April 2024: Minor Profit-Taking at the Peak
After the S&P lift, the stock kept climbing. In late April 2024, Charles and Sara each again took small chips off the table. On April 29, 2024, they each sold 525 shares at about $869.62 – roughly $456,500 per person. This was well above their earlier sales and near the top of SMCI’s rally (SMCI hit its all-time split-adjusted highs around this period). No other executives sold material amounts that day, suggesting this was mostly a token tax-planning sale by the couple.
The April sale barely registered in headlines, since it was a fraction-of-a-percent of their holdings. Few public comments focused on it: insiders had already done heavy selling earlier, and by then most investors knew the pattern.
Instead, chatter at the time mostly centered on SMCI’s record earnings and growth outlook, with any insider profit-taking seen as minimal.
February 2025: Nasdaq Deadline Sparks New Sales
A more recent cluster of sales came with SMCI’s March 2024 earnings turmoil. After a late Aug 2024 delay in financials, SMCI raced to file its late 10-Q/Ks by the Feb 25, 2025 Nasdaq deadline. The stock popped 22% on Feb. 26, 2025 when the filings were delivered.
Over the next two trading days, insiders sold again.
On Feb. 26, 2025, CEO Charles Liang and Sara Liu each sold 46,293 shares at about $50.17, grossing $2.32 million a piece. SVP George Kao sold 71,720 shares at $50.48 ($3.62M) at the same time.
All these trades closed out significant direct holdings, Quiver’s analysis noted Charles had sold 100% of his then-direct class of shares.
Then on May 16–20, 2025, another round occurred: CFO David Weigand sold 67,000 shares at ~$44.02 ($2.95M), and on May 16-14 CEO Liang and Sara each sold 200,000 shares at ~$45 ($9.0M each), with George Kao adding 28,400 shares ($1.30M) on May 14.
These sales followed SMCI’s recent late-March restatement and were clustered around news flow (e.g. Moody’s downgrading, plus broad market volatility).
The February 2025 selling drew immediate social-media attention. Many traders were already wary of SMCI’s SEC headliners.
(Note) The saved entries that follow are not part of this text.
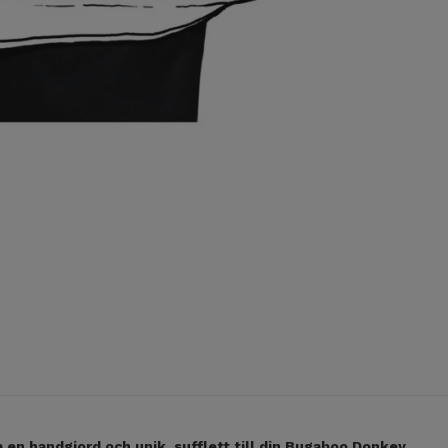
a en handgjord och unik sufflett till din Bugaboo Donkey.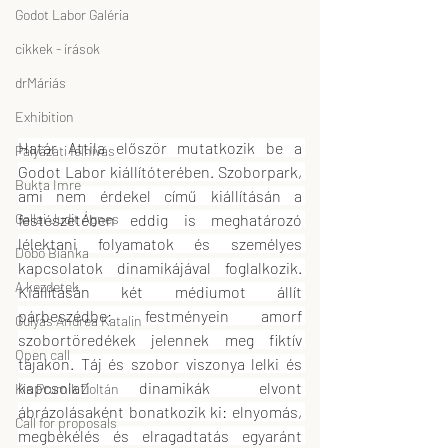
Godot Labor Galéria
cikkek - írások
drMáriás
Exhibition
Határ Attila először mutatkozik be a 
Pályázati felhívás
Godot Labor kiállítóterében. Szoborpark, 
Bukta Imre
ami nem érdekel című kiállításán a 
festészetében eddig is meghatározó 
Gallai Judit Ágnes
lélektani folyamatok és személyes 
Dobó Bianka
kapcsolatok dinamikájával foglalkozik. 
A kezdetek
Kiállításán két médiumot állít 
párbeszédbe: festményein amorf 
Gulyás Andrea Katalin
szobortöredékek jelennek meg fiktív 
Open call
tájakon. Táj és szobor viszonya lelki és 
kapcsolati dinamikák elvont 
Kis Prumik Zoltán
ábrázolásaként bonatkozik ki: elnyomás, 
Call for proposals
megbékélés és elragadtatás egyaránt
Some saw the March filings relief rally as the last high, and insiders selling on the heels of that as ominous.
Others defended the insiders: one SMCI-dedicated forum poster pointed out that the $2.3M sale by Sara Liu in Feb (46,293 shares) represented all of her directly held shares, and that she and the CEO still retained over 67 million combined. “selling 46,293 is nothing,” he wrote.
Investors are essentially split between seeing these trades as expected profit-taking or as signs of trouble.
The Verdict: Profits or Red Flags?
After all these events, what’s the takeaway?
There is a clear pattern: SMCI insiders repeatedly sold large blocks of stock at or near market peaks. Every one of the major surge periods in 2023–25 saw executives take profits. This has stoked speculation among retail traders about whether executives might know something negative (a classic “pump and dump” fear).
On the other hand, insiders are neither corrupt nor prophets , they routinely diversify and pay taxes by selling part of their holdings, even in a hot market.
Importantly, no official wrongdoing has been found. SMCI’s board committee found “no evidence of misconduct or fraud” in the accounting issues, and regulators have not charged anyone.